Author Ruth Ozeki merges Zen Buddhism and storytelling

Ozeki’s book is literally an act of Zen. She uses literary techniques that seek to collapse time and space in the readers’ imagination. The effect on readers can be similar to what practitioners of Zen feel as they sit in meditation.

Ruth Ozeki. David Levenson / Getty Images
Powered by automated translation

Novelist Ruth Ozeki’s spiritual companion is a Zen master named Dogen. Although he’s been dead for nearly 800 years, when you listen to Ozeki, you know he’s there.

Ozeki, who recently spent a week as artist-in-residence for Literary Arts, a non-profit organisation that promotes literature and writers in Portland, Oregon, explained that each day consists of 6,400,099,980 moments. In the time it takes to snap your fingers, 65 have passed – the Japanese Zen master wrote in the 13th century.

Of course, this is “rhetorical sleight of hand”, Ozeki explains. Counting moments is like trying to grab a fistful of water. But Dogen has a purpose: to get humans to slow down and think about their actions at every moment and not rush through the days. Be aware. Be alive.

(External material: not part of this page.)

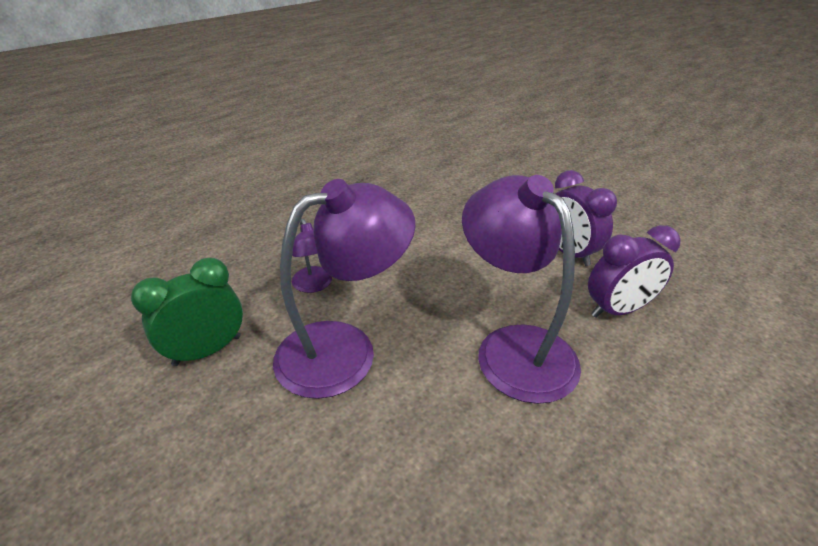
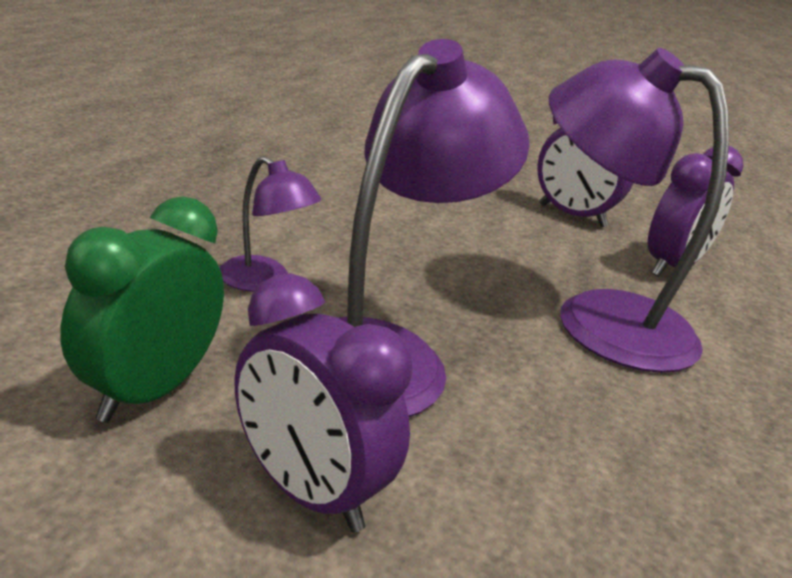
camera: 30 degrees left, 10 degrees down
none -> purple clock [234,273,412,533]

“I find his view of time astonishing,” Ozeki says of Dogen. “There’s always enough time, if you just slow down.”

Ozeki’s commitment to Zen Buddhism has grown over recent years. Her spiritual and creative lives are intertwined. Raised in Connecticut by a Japanese mother and an American father, her very first memory is her grandparents’ visit in 1959. The 3-year-old girl went to tell her ­grandparents that breakfast was ready. When she entered the room, they were sitting in Zen meditation.

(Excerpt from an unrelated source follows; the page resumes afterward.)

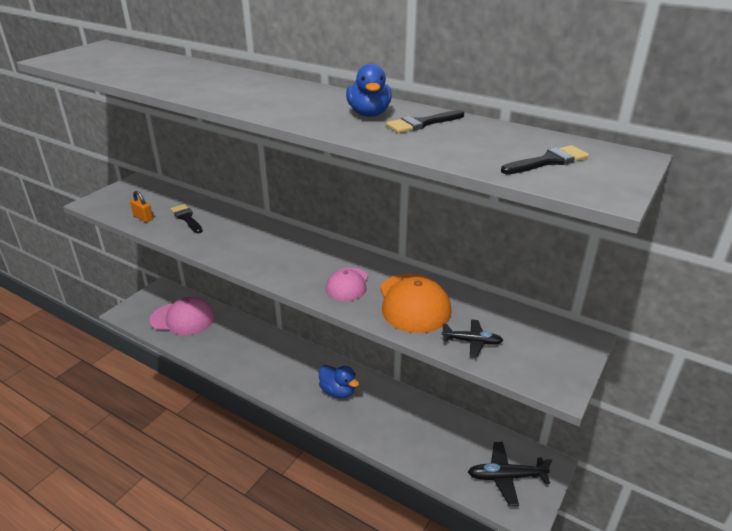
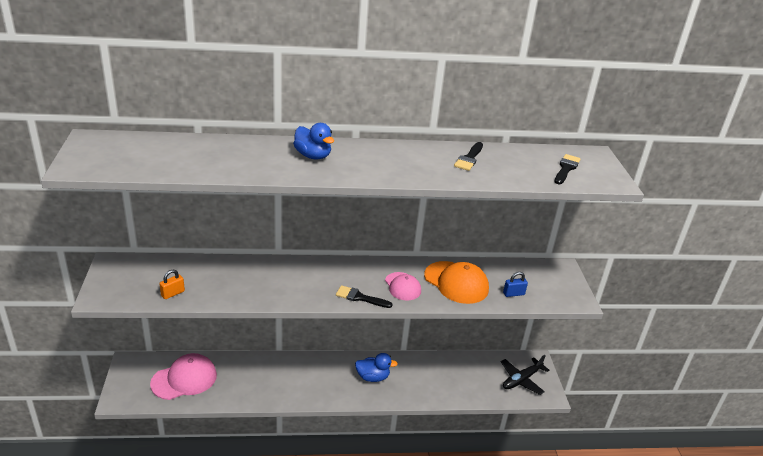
camera: 40 degrees left, 0 degrees up
orange padlock [130,191,153,222] -> orange padlock turned 45 degrees counterclockwise [159,270,185,299]
black brush [170,204,203,233] -> black brush moved to [336,285,393,308]
blue duck [346,64,392,117] -> blue duck moved to [293,123,334,159]
black plane [442,319,503,357] -> blue padlock [503,272,528,297]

“They were at eye level with me. I wasn’t used to seeing adults sitting on the floor,” said Ozeki.

Ozeki’s Japanese heritage tugged at her. After graduating from Smith College in 1980, she received a fellowship to study Japanese literature at Nara Women’s University. While in Japan, she also worked as a bar hostess, studied Noh drama, started a language school and taught English at Kyoto Sangyo University.

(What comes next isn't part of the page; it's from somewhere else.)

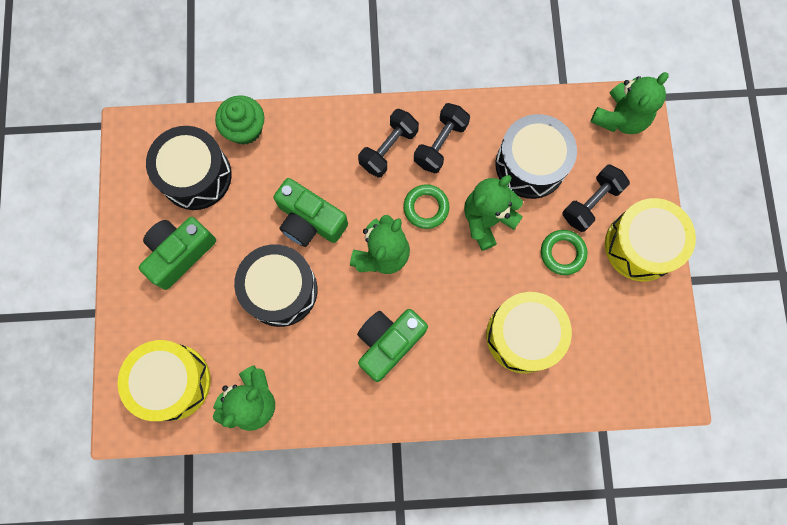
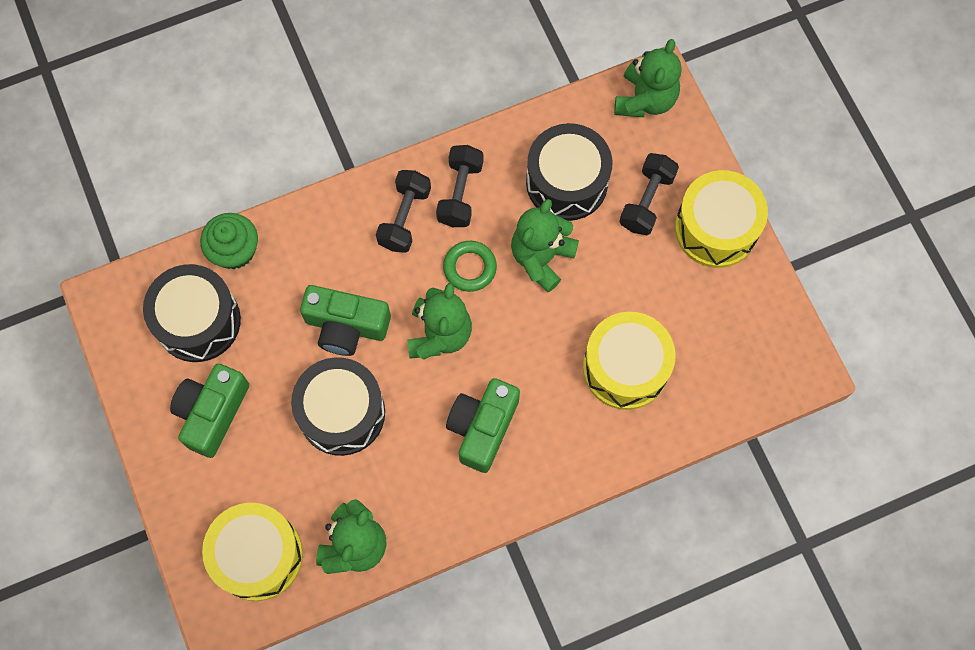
camera: 20 degrees left, 5 degrees down
green ring [541,230,587,275] -> none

After moving to New York City in 1985, she designed props and sets for low-budget horror movies. In the 1990s she started making her own documentaries, including the award-winning autobiographical film Halving the Bones.

Her first two novels were about the eco-dangers of American food production: My Year of Meats and All Over Creation, published in 1998 and 2003, ­respectively.

Ozeki had long been drawn to meditation, and she became more serious about it as her parents aged and died. Ozeki's spiritual beliefs helped shape her most recent novel – A Tale for the Time Being – a Man Booker Prize finalist in 2013. The title borrows from an ­essay by Dogen on time titled Uji, ­often translated from the ­Japanese as "the time-being".

The novel features a Hello Kitty lunch box that washes ashore on an island in British Columbia, a Japanese-­American woman named Ruth who finds it, a teenage girl in Japan who owns the lunch box, and a 104-year-old Zen Buddhist nun at a ­remote monastery in Japan.

Magic is woven into the book. Words vanish, ghosts appear, characters change shape and time does weird things. These metaphysical elements come right out of the box of Buddhist principles, intended to convey messages that all things are interconnected, nothing is ­permanent and there is no abiding self.

Ozeki’s book is literally an act of Zen. She uses literary techniques that seek to collapse time and space in the readers’ imagination. The effect on readers can be similar to what practitioners of Zen feel as they sit in meditation.

Ozeki, who lives on an island in British Columbia's rainy Desolation Sound, just like Ruth in A Tale for the Time ­Being, was ordained a Zen priest in 2010 – and continues with her training.

“I’m a priest with training wheels,” says Ozeki.